Monatsrückblick März

Monatsrückblick März

Die Volatilität an den Kapitalmärkten nimmt trotz stetiger Kursgewinne seit Jahresanfang wieder zu. Verantwortlich hierfür waren etliche Gewinnwarnungen vor allem deutscher Unternehmen. Dazu passt, dass die Prognosen der BIP-Wachstumsraten für einige Länder gesenkt wurden. Die Wachstumserwartungen für Deutschland belaufen sich für dieses Jahr nun mehrheitlich auf leicht unter 1%. Vor wenigen Monaten war man noch davon ausgegangen, dass die deutsche Wirtschaft um gut 1,5% wachsen könnte. Das Sentiment an den Kapitalmärkten bleibt aufgrund der schwächeren volkswirtschaftlichen Daten und der hohen politischen Unsicherheit (Brexit, Handelsstreitigkeiten) weiterhin eher negativ. Zuletzt zeigten sich jedoch Hoffnungszeichen; so konnte sich beispielsweise der ifo Geschäftsklimaindex nach sechs Rückgängen in Folge wieder verbessern.

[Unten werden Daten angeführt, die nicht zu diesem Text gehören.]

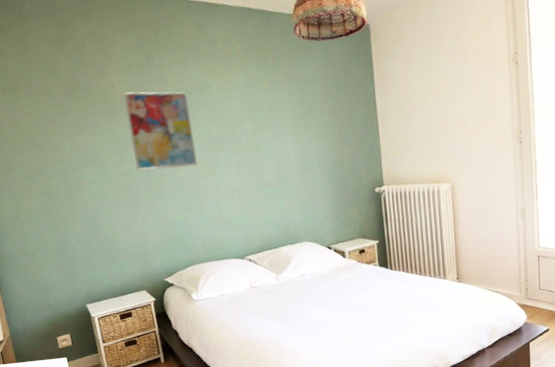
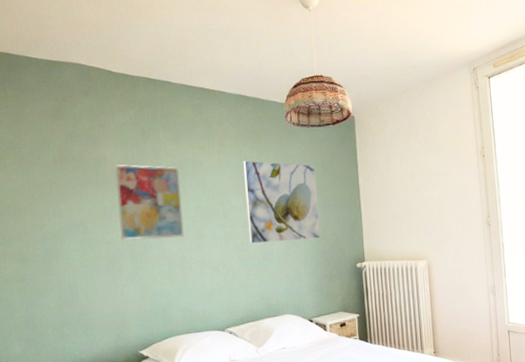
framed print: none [252,81,337,171] -> present [243,160,321,244]

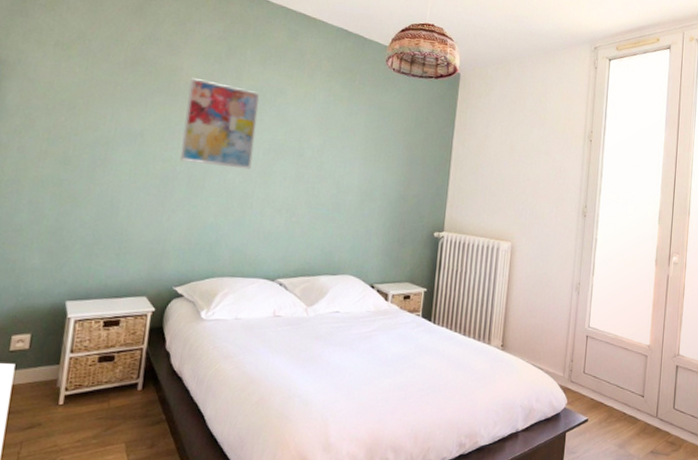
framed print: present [243,160,321,244] -> none [321,99,409,198]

Der Brexit beschäftigt die Kapitalmärkte auch weiterhin, ohne dass aus dem britischen Unterhaus umsetzbare Lösungsansätze zu erkennen wären. Die Wahrscheinlichkeit eines Hard-Brexits hatte im März erheblich zugenommen. Ob die verlängerte Frist bis zum 12. April 2019 erfolgreich genutzt werden kann, ist offen. Dagegen gibt es einige Lichtblicke beim zweiten großen politischen Thema: dem Handelskrieg zwischen den USA und China. So finden Gespräche auf hoher Ebene statt durch die möglicherweise eine Einigung erzielt werden.

Mit wachsenden Konjunktursorgen ändern mehr und mehr Notenbanken ihre Geldpolitik. Nachdem die amerikanische Notenbank Fed bereits im Januar ihre Zinsprojektionen gesenkt hatte und diese Haltung im März nochmals bestätigte, folgte auch die EZB und schloss Zinserhöhungen im Jahr 2019 aus. Diese Entwicklung führte zu fallenden Renditen in der Eurozone und am US-Rentenmarkt. Deutsche Bundesanleihen mit einer Laufzeit von 10 Jahren rentieren erstmals seit Mitte 2016 wieder im negativen Bereich. Doch auch Europas Sorgenkind Italien konnte von der EZB-Politik profitieren. So sind die Zinsen im 10-jährigen Bereich in den letzten Monaten signifikant gefallen, seit dem Hoch im Oktober 2018 um 120 Basispunkte.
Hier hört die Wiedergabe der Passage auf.